Government should amend the Urban Development Act to allow unitary authorities and joint mayoral entities to initiate urban development corporations through the Specified Development Projects regime. Pilot UDCs at three to four priority precincts — delivery entities with statutory powers to assemble land, dedicated capital to invest, a clear mandate to deliver within a defined geography, and the political insulation from short-term decision-making that effective delivery bodies require.
The government is already moving in this direction. The Auckland City Deal proposes a Crown uplift tool for one corridor. This recommendation asks government to make the Auckland model the standard — scale it to other designated Station Investment Zones, design a fiscal incentive mechanism rewarding delivery entities for homes and jobs generated within SIZ catchments, and protect corridor land value before designation announcements.
Government should direct National Infrastructure Finance and Funding Limited (NIFFCo) to apply its Greenfield Model to brownfield TOD, creating a parallel financing track for IFF Act Special Purpose Vehicles operating within designated Station Investment Zones.

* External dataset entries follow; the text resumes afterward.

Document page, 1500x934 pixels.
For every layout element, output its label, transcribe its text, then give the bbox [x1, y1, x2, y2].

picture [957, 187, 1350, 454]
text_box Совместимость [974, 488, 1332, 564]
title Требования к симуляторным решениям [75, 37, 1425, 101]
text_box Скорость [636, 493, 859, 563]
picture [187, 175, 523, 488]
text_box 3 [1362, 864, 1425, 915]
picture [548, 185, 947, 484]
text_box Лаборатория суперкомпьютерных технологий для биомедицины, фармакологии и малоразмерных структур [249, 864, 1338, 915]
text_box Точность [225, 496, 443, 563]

Government should commission a systematic audit of Crown and council land holdings in all priority transit catchments, looking at development value rather than book value. KiwiRail, Auckland Transport, NZTA, Kāinga Ora and council property portfolios all hold land in station catchments.
Government should commission a review of NZTA's Monetised Benefits and Costs Manual and the Treasury's Better Business Case framework, with specific attention to the treatment of land value uplift, housing supply enablement, agglomeration benefits and fiscal returns in public transport investment cases.